Scott Lauck//November 8, 2023//
Scott Lauck//November 8, 2023//
Missouri’s Billing Rates section is primarily of use to attorneys who charge by the hour. Recently, it also proved useful to several Kansas City lawyers who sought a contingency fee award from a skeptical judge.
Lawyers from Rouse Frets White Goss Gentile Rhodes and from Dickerson Oxton represented Jeremy Harris, who was injured in 2014 when the brakes of his Harley-Davison V-Rod cycle locked up while riding in Kansas. After years of litigation, the case was tried by a Kansas federal jury on March 9, resulting in a $4.48 million award.
Harris’ case was brought under the Kansas Consumer Protection Act against City Cycle Sales Inc., which he alleged had improperly serviced the bike prior to his accident. The KCPA, like many state’s consumer protection laws, contains a provision that allows the prevailing party to recover attorneys’ fees.
Harris had agreed to a 45 percent contingency fee if the case went to trial, so the trial team, citing the KCPA fee-shifting provision, asked Chief U.S. District Judge Eric F. Melgren to award them more than $1.9 million. Melgren, however, balked at the request. In a June 6 order, he noted that the statute specifies such fees are “limited to the work reasonably performed” and said the attorneys needed to first provide detailed billing information.
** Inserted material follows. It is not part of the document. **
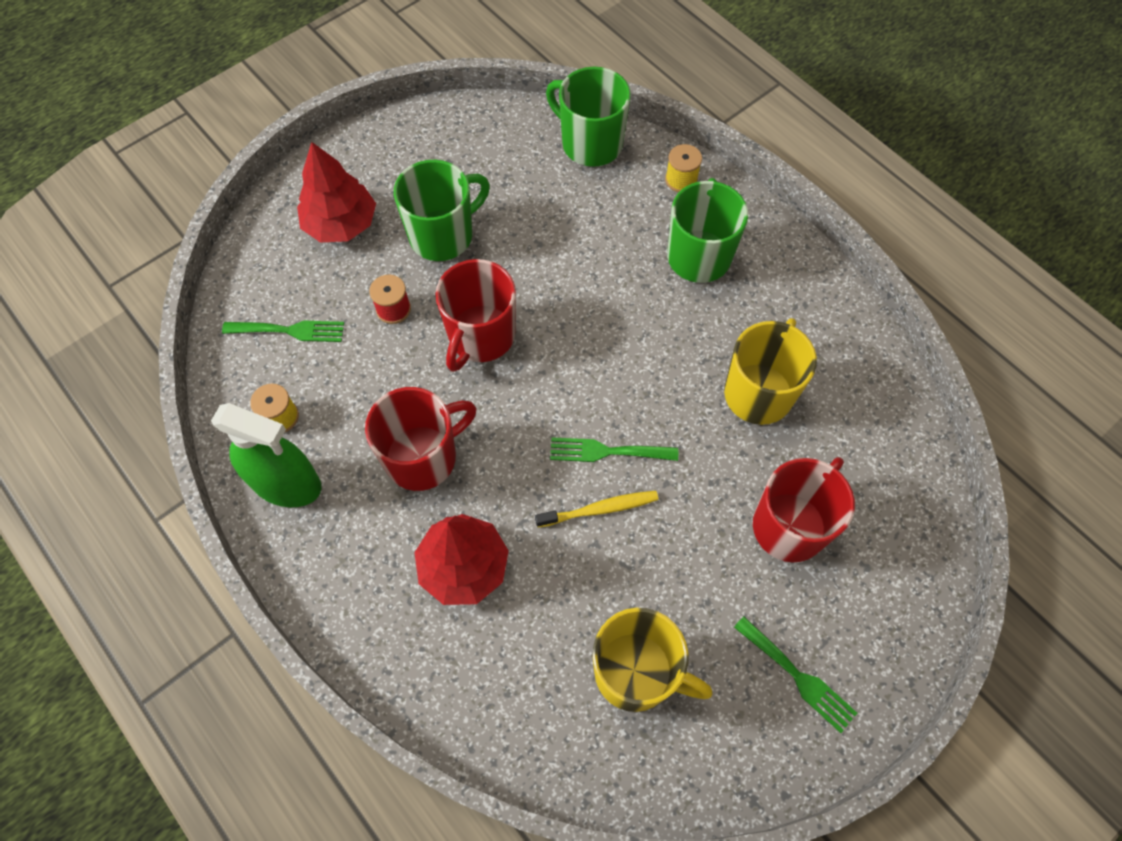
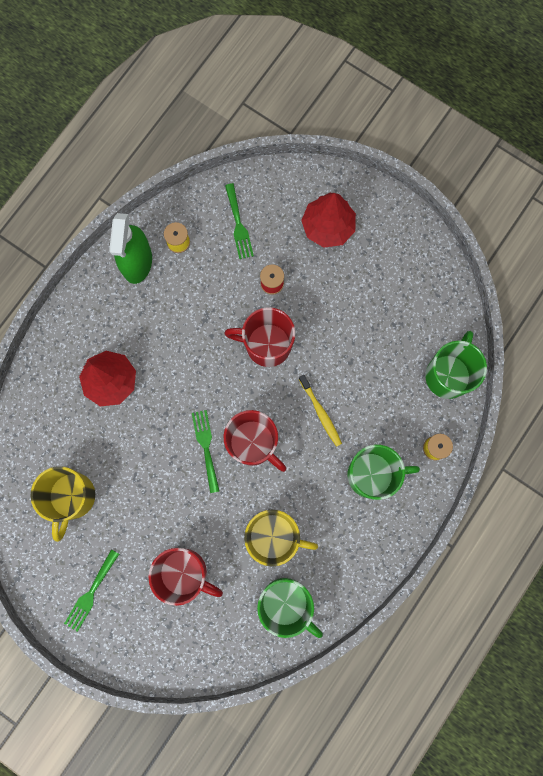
camera: 75 degrees right, 15 degrees up
(423, 457) = (173, 335): red mug -> red mug (253, 443)
(443, 235) = (338, 296): green mug -> green mug (286, 603)
(600, 509) = (166, 452): yellow toothbrush -> yellow toothbrush (320, 413)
“The Court can see no other way to gauge the work Plaintiff’s attorneys performed, and whether it was reasonable, than by a thorough review of each attorney’s time records,” the judge wrote. “Though Plaintiff is correct that the Court has broad discretion in awarding attorney’s fees, it does not have the discretion to ignore the clear and unambiguous language of the statute that permits such an award.”
That proved problematic, given the nature of the case.
“Because this is a contingency fee case and Harris’s attorneys do not maintain hourly rates, no hourly rates applied to this case and Harris’s attorneys do not have ‘standard’ rates to apply,” they wrote in a follow-up motion.
Rouse Frets provided 98 pages of timesheets indicating its lawyers had spent more than 4,600 hours on the case since its inception. Dickerson Oxton said it hadn’t tracked its time at all.
The attorneys turned to the 2022 Billing Rates section to resolve the issue. Citing its calculations of the median rates for Kansas City attorneys and staff, Rouse Frets put its potential fees at $1.7 million to $1.8 million and estimated Dickerson Oxton’s fees to be $2.4 million to $2.6 million.
Lawyers for the defendant fought the request, which would come out of their client’s pockets rather than the from the award.
“The statute does not authorize enforcing Plaintiff’s contingent attorney fee agreement against City Cycle, which never consented to the fee agreement, and the Court should not require City Cycle to pay all of Plaintiff’s contingency fee,” lawyers for Goodell, Stratton, Edmonds & Palmer in Topeka and Shook, Hardy & Bacon in Kansas City wrote.
In a Sept. 22 order, Melgren granted part of what the plaintiff’s attorneys had sought. He noted that Rouse Frets’ “voluminous time records” didn’t specify which hours were spent on the KCPA claim and which were based on an earlier, failed suit in state court on other grounds.
Melgren instead credited the team for about 1,600 hours of time that the defense didn’t dispute as reasonable. Multiplying those hours by the 2022 Billing Rates median Kansas City rates of $425 for attorneys and $150 for staff, the judge awarded just over $700,000.
“Furthermore, because the KCPA limits an attorney fee award to ‘work reasonably performed,’ the Court in its discretion will not upwardly adjust this presumptively reasonable lodestar figure to account for Plaintiff’s contingency fee agreement,” Melgren wrote.
During the fee litigation, several of the Rouse Frets attorneys moved to Dickerson Oxton. Thomas Dickerson, who served as co-counsel on the case, didn’t return a call requesting comment. The case is now on appeal to the 10th U.S. Circuit Court of Appeals.
The case is Harris v. City Cycle Sales Inc., 2:21-cv-02264.